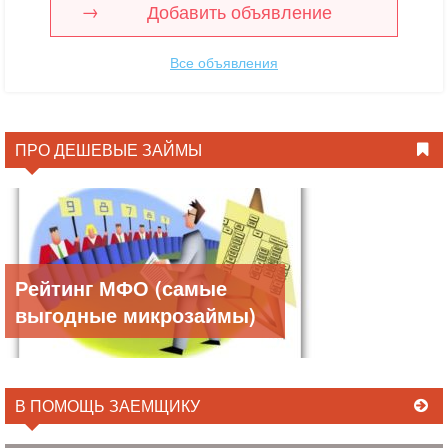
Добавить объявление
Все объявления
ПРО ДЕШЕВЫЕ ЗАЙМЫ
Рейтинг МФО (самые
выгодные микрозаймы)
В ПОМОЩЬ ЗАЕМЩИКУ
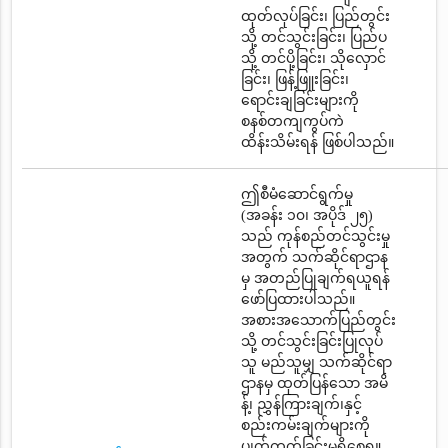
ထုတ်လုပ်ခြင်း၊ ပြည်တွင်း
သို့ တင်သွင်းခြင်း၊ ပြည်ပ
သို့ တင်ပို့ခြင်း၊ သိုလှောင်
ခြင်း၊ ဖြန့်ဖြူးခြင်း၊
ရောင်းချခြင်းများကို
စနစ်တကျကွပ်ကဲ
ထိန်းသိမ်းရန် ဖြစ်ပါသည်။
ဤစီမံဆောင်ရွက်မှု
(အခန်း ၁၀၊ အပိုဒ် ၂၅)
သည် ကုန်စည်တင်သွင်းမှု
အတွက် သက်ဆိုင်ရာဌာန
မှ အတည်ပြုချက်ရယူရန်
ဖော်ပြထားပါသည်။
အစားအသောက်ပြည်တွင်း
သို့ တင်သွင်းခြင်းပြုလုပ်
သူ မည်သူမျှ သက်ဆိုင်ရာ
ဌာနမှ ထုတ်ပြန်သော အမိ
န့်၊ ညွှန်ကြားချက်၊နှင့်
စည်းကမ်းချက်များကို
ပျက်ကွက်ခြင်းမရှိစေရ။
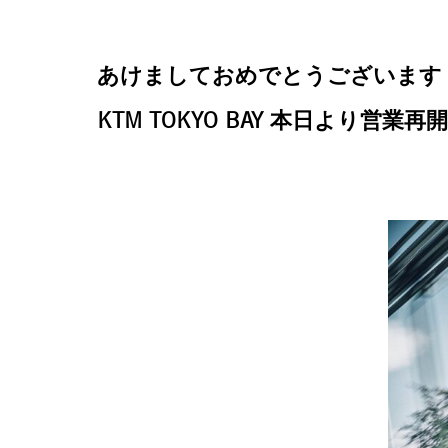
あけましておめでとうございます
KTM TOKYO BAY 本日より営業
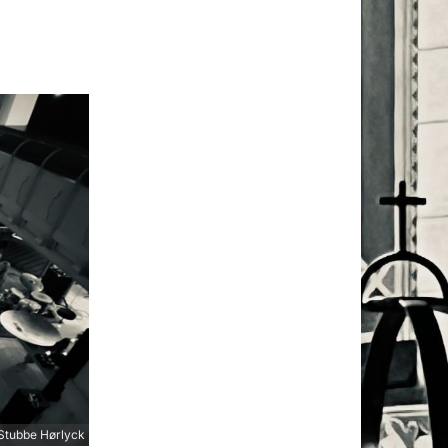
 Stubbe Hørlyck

---

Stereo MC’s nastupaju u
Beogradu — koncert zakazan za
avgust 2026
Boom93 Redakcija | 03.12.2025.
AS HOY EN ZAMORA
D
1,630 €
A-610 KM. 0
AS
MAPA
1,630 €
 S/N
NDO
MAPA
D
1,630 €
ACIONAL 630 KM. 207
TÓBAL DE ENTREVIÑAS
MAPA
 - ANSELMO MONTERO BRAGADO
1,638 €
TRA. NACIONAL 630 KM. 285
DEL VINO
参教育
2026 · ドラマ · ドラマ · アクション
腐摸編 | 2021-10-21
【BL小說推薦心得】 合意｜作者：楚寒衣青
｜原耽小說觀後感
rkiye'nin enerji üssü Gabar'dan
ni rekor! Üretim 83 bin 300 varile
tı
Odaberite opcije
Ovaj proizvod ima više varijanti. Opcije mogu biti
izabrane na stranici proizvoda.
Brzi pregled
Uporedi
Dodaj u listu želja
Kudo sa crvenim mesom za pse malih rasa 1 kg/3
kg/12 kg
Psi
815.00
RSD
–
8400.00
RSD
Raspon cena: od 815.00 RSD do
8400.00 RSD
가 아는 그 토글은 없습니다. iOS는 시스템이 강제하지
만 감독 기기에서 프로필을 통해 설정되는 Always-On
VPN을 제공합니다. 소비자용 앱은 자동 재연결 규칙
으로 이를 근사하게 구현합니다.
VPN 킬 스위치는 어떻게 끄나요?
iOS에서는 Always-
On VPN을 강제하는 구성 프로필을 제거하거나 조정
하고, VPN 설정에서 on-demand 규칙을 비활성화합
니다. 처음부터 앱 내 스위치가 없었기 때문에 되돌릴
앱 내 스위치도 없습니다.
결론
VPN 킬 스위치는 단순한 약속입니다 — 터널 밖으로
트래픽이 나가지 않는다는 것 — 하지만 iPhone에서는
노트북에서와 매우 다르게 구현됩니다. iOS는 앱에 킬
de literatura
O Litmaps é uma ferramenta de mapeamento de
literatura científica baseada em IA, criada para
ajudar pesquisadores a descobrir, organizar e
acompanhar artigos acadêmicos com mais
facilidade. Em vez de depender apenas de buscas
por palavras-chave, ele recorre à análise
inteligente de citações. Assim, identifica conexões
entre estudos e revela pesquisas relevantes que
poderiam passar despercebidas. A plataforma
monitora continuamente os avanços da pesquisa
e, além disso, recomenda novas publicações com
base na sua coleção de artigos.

--

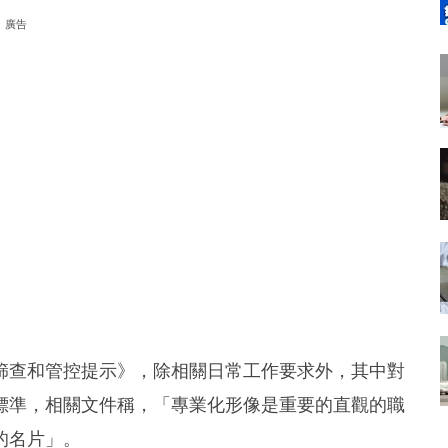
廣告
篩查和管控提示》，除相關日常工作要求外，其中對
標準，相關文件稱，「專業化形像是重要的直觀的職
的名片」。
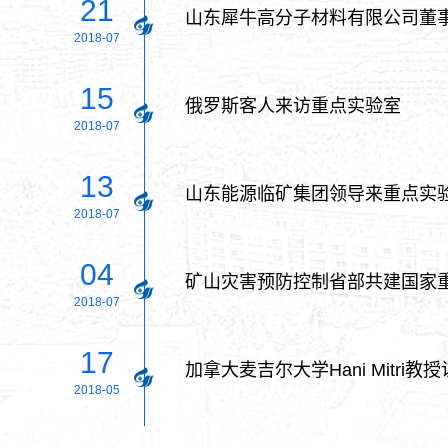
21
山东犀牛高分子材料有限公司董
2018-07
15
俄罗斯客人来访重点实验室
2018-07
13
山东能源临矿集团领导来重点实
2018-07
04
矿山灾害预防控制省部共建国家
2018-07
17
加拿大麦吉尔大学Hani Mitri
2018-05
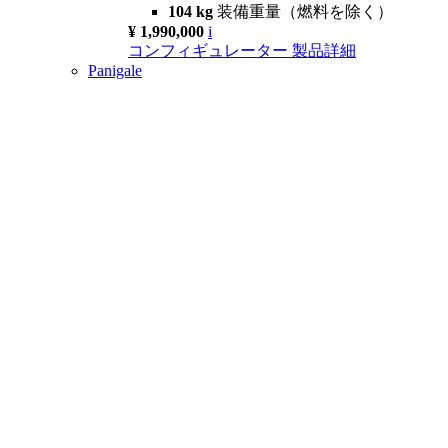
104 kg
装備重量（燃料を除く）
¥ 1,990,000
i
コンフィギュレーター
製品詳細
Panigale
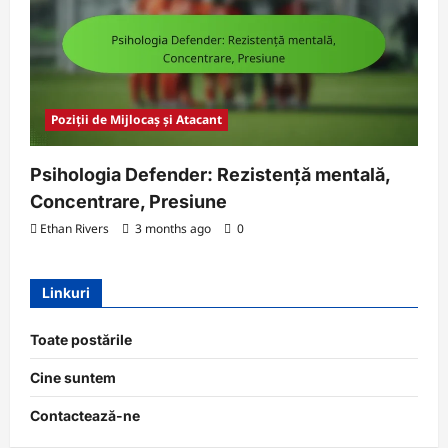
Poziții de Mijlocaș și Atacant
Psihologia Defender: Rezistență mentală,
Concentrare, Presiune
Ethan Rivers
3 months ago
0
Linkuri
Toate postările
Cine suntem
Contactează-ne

▶ [EXERCISE GOAL]
Copy out, unchanged, the lines in the first block of records from the line containing "Добавить объявление" through the line containing "В ПОМОЩЬ ЗАЕМЩИКУ", including both of those lines.

▶ [PROBLEM SOLUTION]
Добавить объявление
Все объявления
ПРО ДЕШЕВЫЕ ЗАЙМЫ
Рейтинг МФО (самые
выгодные микрозаймы)
В ПОМОЩЬ ЗАЕМЩИКУ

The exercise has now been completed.